I hate Apple’s control of app distribution, but while they’re at it why not ban useless release notes like “bug fixes and improvements” or “we improve the app every week”. If devs don’t know how to document what’s new, feel free to scroll through the M.b release notes history going back 7 years.

@manton I think the big thing there is that ++app version == ++feature is less and less of a thing every day.
For most major apps, features get added to apps but stay hidden behind feature flags until launch, so putting them in release notes would just be confusing to users.

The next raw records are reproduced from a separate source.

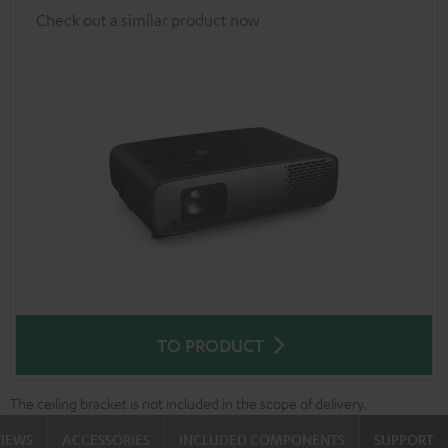
Check out a similar product now
TO PRODUCT
The ceiling bracket is not included in the scope of delivery.
VIEWS
ACCESSORIES
INCLUDED COMPONENTS
SUPPORT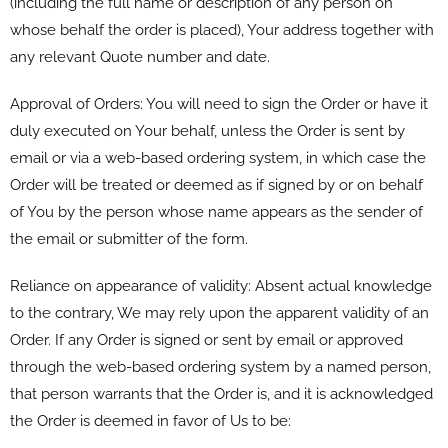
(including the full name or description of any person on
whose behalf the order is placed), Your address together with
any relevant Quote number and date.
Approval of Orders: You will need to sign the Order or have it
duly executed on Your behalf, unless the Order is sent by
email or via a web-based ordering system, in which case the
Order will be treated or deemed as if signed by or on behalf
of You by the person whose name appears as the sender of
the email or submitter of the form.
Reliance on appearance of validity: Absent actual knowledge
to the contrary, We may rely upon the apparent validity of an
Order. If any Order is signed or sent by email or approved
through the web-based ordering system by a named person,
that person warrants that the Order is, and it is acknowledged
the Order is deemed in favor of Us to be: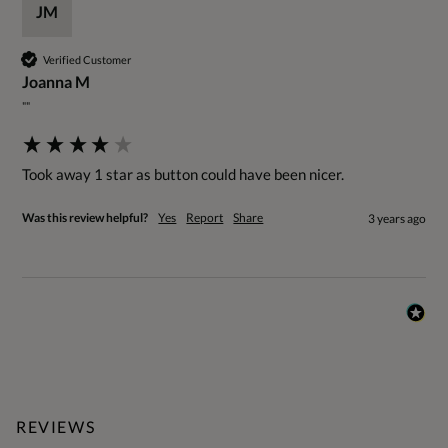
JM
Verified Customer
Joanna M
""
Took away 1 star as button could have been nicer.
Was this review helpful?
Yes
Report
Share
3 years ago
REVIEWS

@colin That’s true, but that’s a choice that these major apps are making. They could still align new releases with enabling new features.
You are absolutely right but as a developer and user I assure you that unfortunately no one reads those notes. Only us technicians.

@manton I seem to recall they put out an edict something like five years ago saying the notes had to be better than that. Too busy policing Casey Liss's movie poster choices to enforce it, I guess.

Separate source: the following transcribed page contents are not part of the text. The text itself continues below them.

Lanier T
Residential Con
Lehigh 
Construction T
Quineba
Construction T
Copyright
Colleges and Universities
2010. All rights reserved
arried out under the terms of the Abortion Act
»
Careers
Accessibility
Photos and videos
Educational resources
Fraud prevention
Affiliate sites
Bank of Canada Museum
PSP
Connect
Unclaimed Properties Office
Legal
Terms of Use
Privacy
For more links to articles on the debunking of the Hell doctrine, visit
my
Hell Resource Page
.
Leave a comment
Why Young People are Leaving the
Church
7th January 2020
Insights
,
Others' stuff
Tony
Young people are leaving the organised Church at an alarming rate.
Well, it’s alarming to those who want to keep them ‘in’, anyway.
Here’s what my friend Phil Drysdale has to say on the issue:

@manton I don't think that's necessarily true, unless you're solo or a very small team.
Since most apps now involve multiple platforms and web services, all with different dev teams and business stakeholders (🤮), the App Store release is just one of 9000 dependencies, and it's a smoother rollout to stage everything first before turning it on.

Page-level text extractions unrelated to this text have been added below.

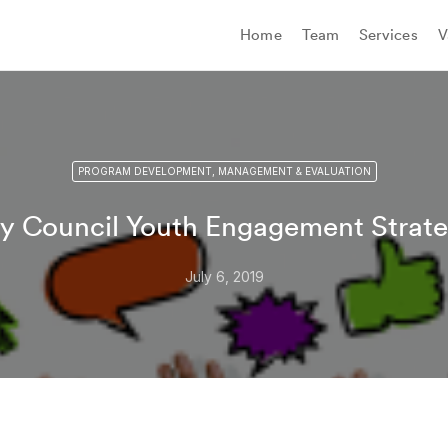
Home
Team
Services
V
PROGRAM DEVELOPMENT, MANAGEMENT & EVALUATION
ty Council Youth Engagement Strat
July 6, 2019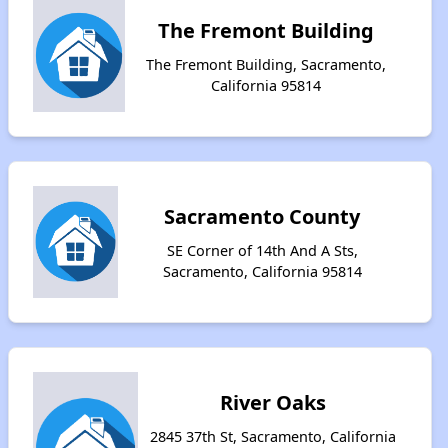
The Fremont Building
The Fremont Building, Sacramento,
California 95814
Sacramento County
SE Corner of 14th And A Sts,
Sacramento, California 95814
River Oaks
2845 37th St, Sacramento, California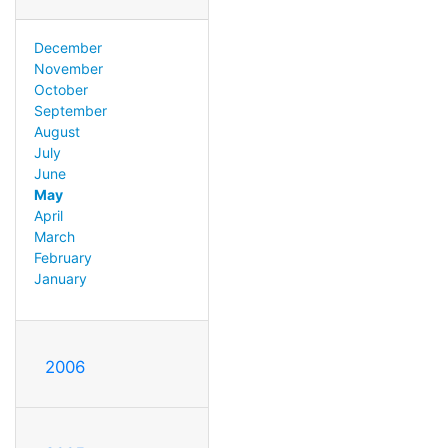
December
November
October
September
August
July
June
May
April
March
February
January
2006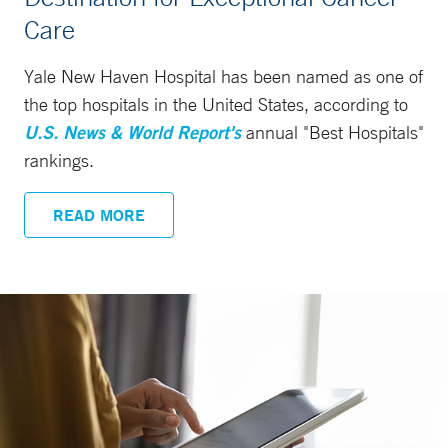
Care
Yale New Haven Hospital has been named as one of
the top hospitals in the United States, according to
U.S. News & World Report's
annual "Best Hospitals"
rankings.
READ MORE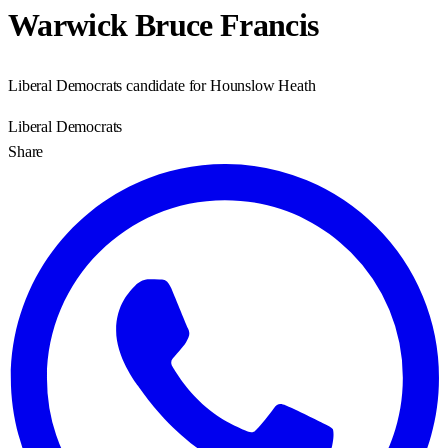
Warwick Bruce Francis
Liberal Democrats candidate for Hounslow Heath
Liberal Democrats
Share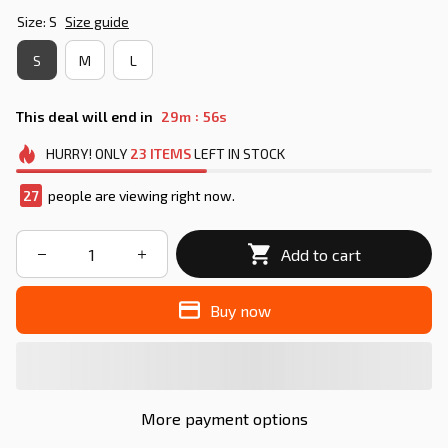
Size: S
Size guide
S
M
L
:
This deal will end in
29m
55s
HURRY!
ONLY
23
ITEMS
LEFT IN STOCK
27
people are viewing right now.
Add to cart
Buy now
More payment options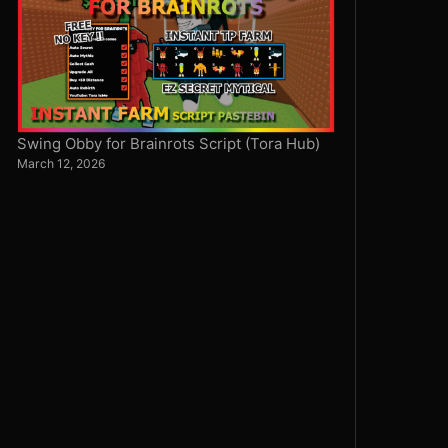
Swing Obby for Brainrots Script (Tora Hub)
March 12, 2026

I’m using Pixquare, a pixel editor, and there it’s the other way around. Every, yes every, week new features, really useful features, so many I can’t keep up. But still, the developer keeps up, as does their documentation. They are a machine, and it’s a single person. If Facebook did that, publish every feature and fix daily, users would run around with their hair on fire out of confusion.

@manton I read the notes before I install updates. I want a standardized definition of “bug fixes and improvements" (if it's fixing edge cases, performance, etc…) and to have those auto-install, and if there's user-facing difference I want to manually approve/install.